Removing duplicate cases
Getting ready
Create a sample data frame:
> salary <- c(20000, 30000, 25000, 40000, 30000, 34000, 30000)
> family.size <- c(4,3,2,2,3,4,3)
> car <- c("Luxury", "Compact", "Midsize", "Luxury", "Compact", "Compact", "Compact")
> prospect <- data.frame(salary, family.size, car)
How to do it...
The unique() function can do the job. It takes a vector or data frame as an argument and returns an object of the same type as its argument, but with duplicates removed.
Remove duplicates to get unique values:
> prospect.cleaned <- unique(prospect)
> nrow(prospect)
[1] 7
> nrow(prospect.cleaned)
[1] 5
How it works...
The unique() function takes a vector or data frame as an argument and returns a similar object with the duplicate eliminated. It returns the non-duplicated cases as is. For repeated cases, the unique() function includes one copy in the returned result.
There's more...
Sometimes we just want to identify the duplicated values without necessarily removing them.

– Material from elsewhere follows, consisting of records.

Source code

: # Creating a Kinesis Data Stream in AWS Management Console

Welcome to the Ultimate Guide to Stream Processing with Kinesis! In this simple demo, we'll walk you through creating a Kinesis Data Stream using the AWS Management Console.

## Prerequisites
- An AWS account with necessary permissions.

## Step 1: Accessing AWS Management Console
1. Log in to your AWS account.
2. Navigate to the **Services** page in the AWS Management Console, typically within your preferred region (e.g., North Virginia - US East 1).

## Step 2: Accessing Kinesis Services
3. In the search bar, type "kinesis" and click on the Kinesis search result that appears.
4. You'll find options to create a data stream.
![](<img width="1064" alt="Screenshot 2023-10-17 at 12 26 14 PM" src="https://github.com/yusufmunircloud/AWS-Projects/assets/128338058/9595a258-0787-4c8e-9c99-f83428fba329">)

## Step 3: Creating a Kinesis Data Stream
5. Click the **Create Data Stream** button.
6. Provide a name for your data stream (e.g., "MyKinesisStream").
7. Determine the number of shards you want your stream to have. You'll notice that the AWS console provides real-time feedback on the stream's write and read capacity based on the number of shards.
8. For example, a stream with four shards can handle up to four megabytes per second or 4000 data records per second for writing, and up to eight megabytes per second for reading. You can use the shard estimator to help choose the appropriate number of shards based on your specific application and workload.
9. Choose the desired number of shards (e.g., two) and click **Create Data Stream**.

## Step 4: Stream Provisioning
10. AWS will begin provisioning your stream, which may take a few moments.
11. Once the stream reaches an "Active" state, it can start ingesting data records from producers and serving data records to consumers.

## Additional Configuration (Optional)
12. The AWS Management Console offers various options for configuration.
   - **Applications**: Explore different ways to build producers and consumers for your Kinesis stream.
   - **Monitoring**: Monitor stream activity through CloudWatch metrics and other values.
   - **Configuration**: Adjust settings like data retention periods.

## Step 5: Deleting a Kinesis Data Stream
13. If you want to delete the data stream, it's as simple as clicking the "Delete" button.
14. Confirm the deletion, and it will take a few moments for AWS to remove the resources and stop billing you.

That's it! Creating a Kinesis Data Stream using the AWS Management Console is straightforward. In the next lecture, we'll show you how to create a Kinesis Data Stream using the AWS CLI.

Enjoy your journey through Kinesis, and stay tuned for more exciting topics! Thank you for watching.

Identifying duplicates without deleting them
For this, use the duplicated() function:
> duplicated(prospect)
[1] FALSE FALSE FALSE FALSE TRUE FALSE TRUE
From the data, we know that cases 2, 5, and 7 are duplicates. Note that only cases 5 and 7 are shown as duplicates. In the first occurrence, case 2 is not flagged as a duplicate.
To list the duplicate cases, use the following code:
> prospect[duplicated(prospect), ]
salary family.size car
5 30000 3 Compact
7 30000 3 Compact